I posted my dilemna to 3 lists, witango, RB, and Quicktime. I received some advice from an EXTREMELY knowledgable person from the quicktime list, who is a business consultant, dealing with intellectual property every day. I am posting his response because I think it a valuable opinion, that other developers may find handy. I am purposely removing his identity. Also, the patent expires in 2006, not 2004.

[Several points, numbered for discussion and reference (remembering that
that this is only business discussion):

-1-
The Inavisis letter, as posted at
http://www.shaftek.org/standardsblog/attachments/2005/05/inavisis/ inavisis_l
etter.html
is a typical "stick licensing" letter. However, it is kind of unusual to be coming from an IP consulting company like Inavisis (who does valuation,
license structuring/negotiation, strategy, processes, etc) as opposed to
the law firm.

-2-
Related to above, one attorney mentioned that if the case is untenable
- which it probably is - no law firm has any egg on its face. Inavisis
has no downside in taking a shot at revenue.

-3-
Yes, the "use" here could be argued to extend to even to an end-user
looking at a JPEG, BUT (1) that is a stretch made clear in SCO v "the
world" regarding Linux that is NOT favorably seen by courts or juries
(from a defendant-side attorney familiar with ND-CA), and (2) if the code
you call is made/provided by a licensee of the patent,
http://www.shaftek.org/standardsblog/attachments/2005/05/inavisis/ inavisis_l
icensee_list.html
you (and even the end user) would have a very strong argument that as
a licensee of that code (even if it is silent on patent rights) that
you have an IMPLIED license to "use" the patent.

-4-
Damages (if it got to litigation) would probably be based on a notion
of what a "willing licensee" would pay in royalties to a "willing
licensor" of the patent in theoretical licensing/royalty negotiation.
(BTW, I have served as expert witness on such valuation/damages).  Many
factors would point to a worst case royalty figure that would probably
be near 2% of your revenue from products, or (depending on a better
analysis of your business model) 1% or less of your revenue
from services.  But, the legal costs of getting that far could kill
you.  Importantly, this plays, though circularly, to Forgent's BATNA
(best alternative to negotiated agreement) in any current conversation
you might have with them or with Inavisis.  They *could* get whatever
royalty that calculates out to (with no chance of 'willful' bonus)

[Rows from the dataset]

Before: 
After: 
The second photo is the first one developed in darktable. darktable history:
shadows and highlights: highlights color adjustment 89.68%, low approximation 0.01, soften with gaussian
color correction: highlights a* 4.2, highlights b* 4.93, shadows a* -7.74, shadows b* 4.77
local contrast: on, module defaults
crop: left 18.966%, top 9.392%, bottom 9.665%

--

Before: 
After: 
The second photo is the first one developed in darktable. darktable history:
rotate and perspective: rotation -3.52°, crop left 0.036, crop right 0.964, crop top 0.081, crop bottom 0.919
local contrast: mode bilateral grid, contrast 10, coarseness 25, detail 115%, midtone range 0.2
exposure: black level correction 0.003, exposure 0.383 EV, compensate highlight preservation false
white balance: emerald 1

_Problems to work on:_
A: Answer each question from the patent-licensing post.
(i) In what year does the poster say the patent expires?
(ii) What kind of company is Inavisis described as?
(iii) What worst-case royalty is estimated on revenue from products?
B: Write what comes next in the patent-licensing post, picking up from where it stops.
These items have no connection to the patent-licensing post.

_Outputs:_
A:
(i) 2006
(ii) An IP consulting company
(iii) Near 2%

B:
MINUS the legal costs and expenses.  So, assuming you have good counsel
and negotiator to stay below their BATNA, you can calculate a reasonable
projection of their reward for a low-probability fight.

-4-
The expiration date of THIS patent (4,698,672) is October 2004, so:
- no way to get an injunction on your making, delivering or servicing
- damage period is from 6 years ago though October 2004
- (Biggie, from a defendant-side IP attorney) plaintiff would be asked
    why they waited so long to claim infringement and/or file; absent
    an amazingly creative argument, an estoppel argument (they missed
    the window) would have them pound sand

-5-
Based upon everything in the back of my mind, if we were sitting in a bar,
over a drink, I would say simply do not answer the letter at all - AND
talk with your attorney at O'Melveny.]


--

Robert Garcia
President - BigHead Technology
VP Application Development - eventpix.com
13653 West Park Dr
Magalia, Ca 95954
ph: 530.645.4040 x222 fax: 530.645.4040
[EMAIL PROTECTED] - [EMAIL PROTECTED]
http://bighead.net/ - http://eventpix.com/

On Jul 20, 2005, at 5:09 AM, Robert Garcia wrote:

I have been sent letters, and have been phoned about software that I have written that compresses images using JPEG format. They want percentages of revenue from the companies using the software.

Some background info:

http://www.shaftek.org/standardsblog/2005/04/27/the-never-ending- jpeg-patent-saga/

http://www.forgent.com/

The company contacting me is Inavisis.

I heard about Sony and Adobe buckling and paying the license, and MS and Apple fighting. I was wondering if anyone has done more research on this kind of thing, like the Unisys GIF issues before.

I know, if the JPEG patent is valid, I am violating it by using open source JPEG libraries to compress images, like ImageMagick. But if I use calls to the host operating system, or an API like Quicktime, would I still be violating the patent?

It has always been my understanding, if a library like Quicktime, allows me to save to a particular format, I am in compliance, cuz Quicktime has the responsibility of being in compliance with licenses.

If anyone has any info, I think this is a good topic of discussion, cuz if I got on their radar, others will too. And then I guess I will have to write my own utilities for the webservers to manipulate images, using quicktime. My desktop software too.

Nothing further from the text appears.